* [TASK DESCRIPTION]
Everything in the data gets repeated exactly, except for the pictures.

* [DATA SUPPLIED]
---

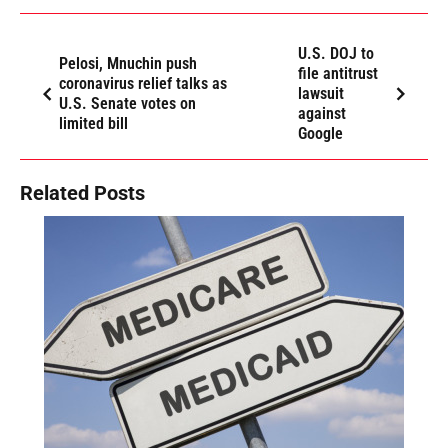
U.S. DOJ to
Pelosi, Mnuchin push
file antitrust
coronavirus relief talks as
lawsuit
U.S. Senate votes on
against
limited bill
Google
Related Posts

---

* [TASK ANSWER]
U.S. DOJ to
Pelosi, Mnuchin push
file antitrust
coronavirus relief talks as
lawsuit
U.S. Senate votes on
against
limited bill
Google
Related Posts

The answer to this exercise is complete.